Pumpkin Pie Overnight Oats offer a delicious and nutritious way to enjoy the classic flavors of autumn in a convenient, grab-and-go format. By mixing rolled oats with creamy pumpkin puree, milk, and a blend of warm spices like cinnamon and nutmeg, you create a breakfast that feels like an indulgence while providing plenty of fiber and vitamins. It is an excellent meal-prep option for those who want a healthy start without the morning rush.

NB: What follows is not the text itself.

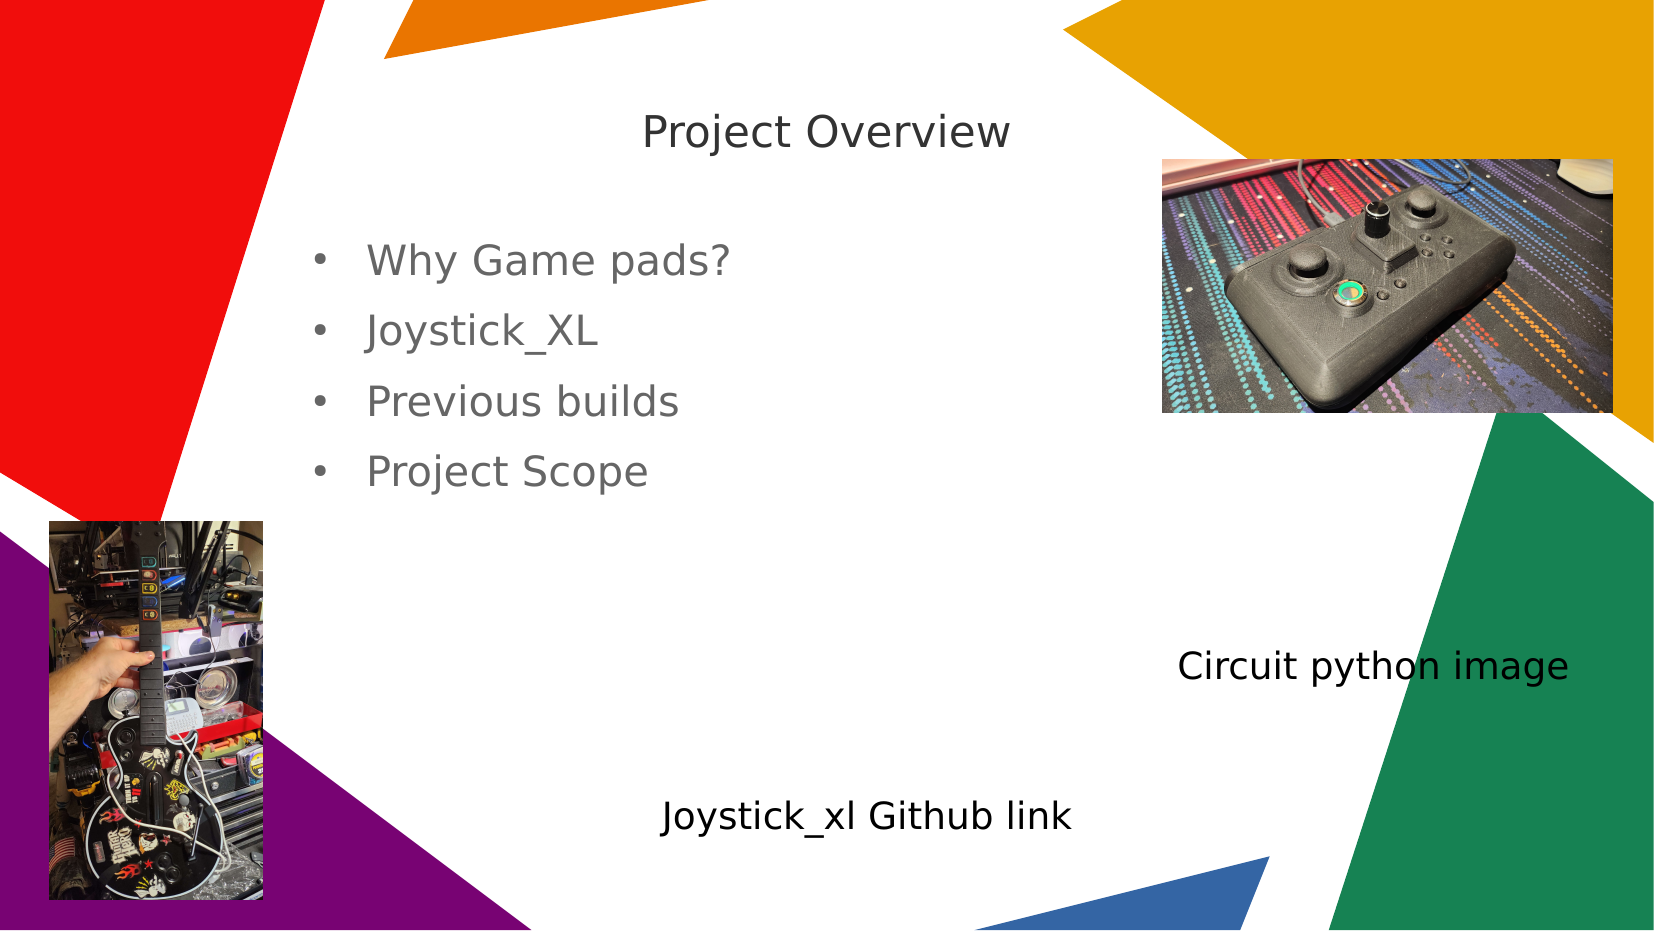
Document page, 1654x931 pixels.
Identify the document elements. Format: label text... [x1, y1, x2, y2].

To prepare this dish, simply combine the ingredients in a jar or airtight container and let them rest in the refrigerator overnight. As the oats soak, they soften and absorb the flavors of the pumpkin and spices, resulting in a thick, pudding-like texture that is ready to eat the moment you wake up. For the best experience, top your oats with a handful of crushed pecans or a swirl of maple syrup right before serving.
Key Ingredients
- 1/2 cup rolled oats
- 1/2 cup milk of choice
- 1/4 cup pumpkin puree
- 1 tablespoon chia seeds
- 1 tablespoon maple syrup
- 1/2 teaspoon pumpkin pie spice
- 1/2 teaspoon vanilla extract
- 1 pinch salt
Step-by-Step Instructions
- Add the rolled oats, milk, pumpkin puree, and chia seeds to a glass jar or airtight container.
- Pour in the maple syrup and vanilla extract, then add the pumpkin pie spice and a pinch of salt.
- Stir the ingredients thoroughly with a spoon or whisk until the pumpkin puree is fully incorporated and the mixture is smooth.
- Secure the lid on the container and place it in the refrigerator.
- Refrigerate the oats for a minimum of 4 hours, or ideally overnight, to allow the oats to soften and the chia seeds to thicken.
- Remove the jar from the fridge and stir the oats well before serving.
- Top with optional garnishes such as chopped pecans, pumpkin seeds, or a dollop of Greek yogurt.
Pumpkin Pie Overnight Oats are the ultimate autumn breakfast, offering all the nostalgic, cozy flavors of a classic pumpkin pie in a nutritious, grab-and-go format. By combining fiber-rich rolled oats with real pumpkin puree, warming spices, and a boost of protein from Greek yogurt or protein powder, you create a satisfying meal that keeps you fueled throughout the morning. Whether you are navigating a busy school run or looking for a post-workout treat, this simple no-cook recipe ensures a delicious start to your day with minimal effort.
The true beauty of these oats lies in their versatility and meal-prep convenience. You can easily customize your jar with various toppings like crunchy pecans, pepitas, or a drizzle of almond butter to suit your texture preferences. Because they store perfectly in the refrigerator for up to five days, you can batch-prepare several servings on a Sunday and enjoy a stress-free, flavorful breakfast all week long. Mastering this seasonal staple provides you with a reliable, healthy option that makes even the busiest fall mornings feel a little more festive.